I'm building a web application using Laravel. I use the repository pattern as my data layer.
Imagine there's some entity like Product
and a product can be assigned to a ProductCategory
.
The Product
has a field named category_id
and that field either contains the id
of a product category, or null
if the product doesn't belong to any category.
Both Product
s and ProductCategory
s can be created, updated, read, and deleted.
I use two repositories, one for Product
and one for ProductCategory
.
When a product category is deleted, the category_id
field of the products that belong to that category must be set to null
. (The products are decoupled from the deleted category and don't belong to any category anymore).
This means we are affecting ProductCategory
and Product
data.
Say for example I've got the following method in the ProductCategoryRepository
.
public function delete(int $categoryId)
{
ProductCategory::where('id', '=', $categoryId)->delete();
// Now all products that belong to the deleted category must have their category_id set to null.
Product::where('category_id', '=', $categoryId)->update(['category_id' => null]);
}
This means the repository...
- Actually contains kind of business logic.
- Affects data of multiple entities. (Actually don't know how bad this is).
The alternative I can think of, is just moving the Product
update (setting category_id
to null
) to the ProductRepository
.
public function changeProductsCategoryId(?int $oldValue, ?int $newValue)
{
Product::where('category_id', '=', $oldValue)->update(['category_id' => $newValue]);
}
Then, in a service where we handle the deletion of a category, we should call both repository methods.
// class ProductCategoryService
public function deleteCategory(int $categoryId)
{
$this->_categoryRepo->delete($categoryId);
$this->_productRepo->changeProductsCategoryId($categoryId, null);
}
One advantage of the second option is that when we have another business case like moving products to another category, we can use the changeProductsCategoryId
method of the ProductRepository
.
A third option would be nested repositories.
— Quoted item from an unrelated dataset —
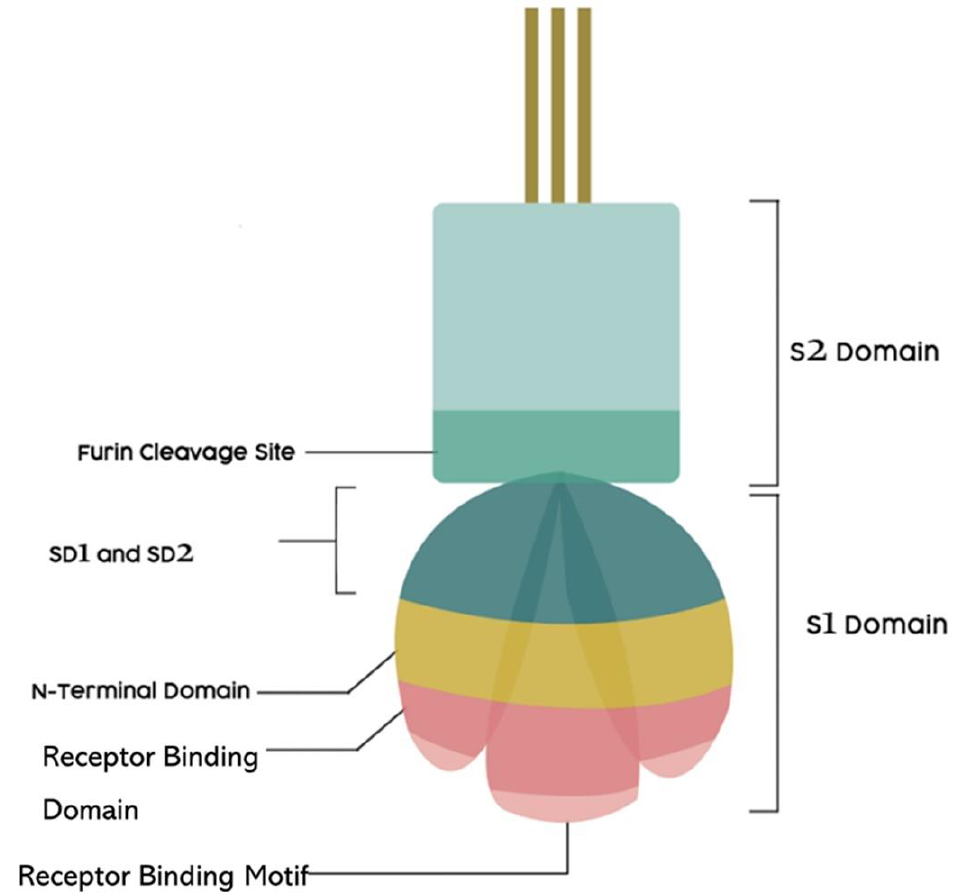
Figure 1. Details of domains in the structure of SARS-CoV-2 spike protein. The spike protein is divided into two main segments: S1 domain and S2 domain. The S1 domain essentially caps the S2 domain and is cleaved off during entry through the ACE2 receptor.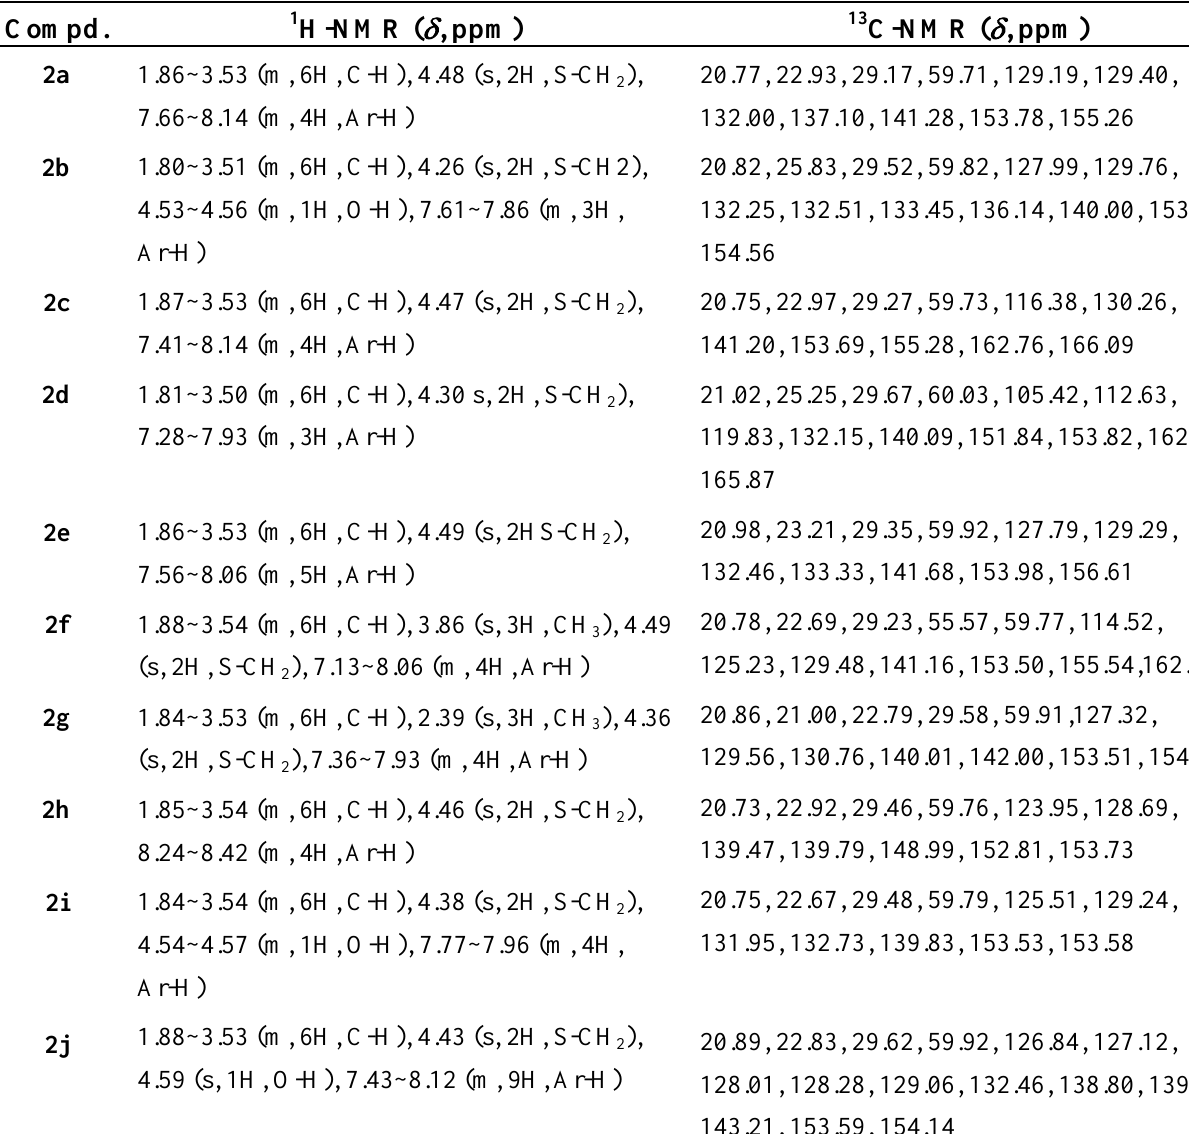
Table 4. NMR data of compounds 2a ~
Like the ProductCategoryRepository
get a ProductRepository
instance injected in its constructor and calls changeProductsCategoryId
on it in its delete
method. But I'm a bit hesitant about this, because this can lead to the problem of circular dependencies. For example when the ProductRepository
also ever needs a reference to the ProductCategoryRepository
.
I would like to know which option is best design and if there are possible problems with this approach? Or is there a better solution (based on experience and eventually literature).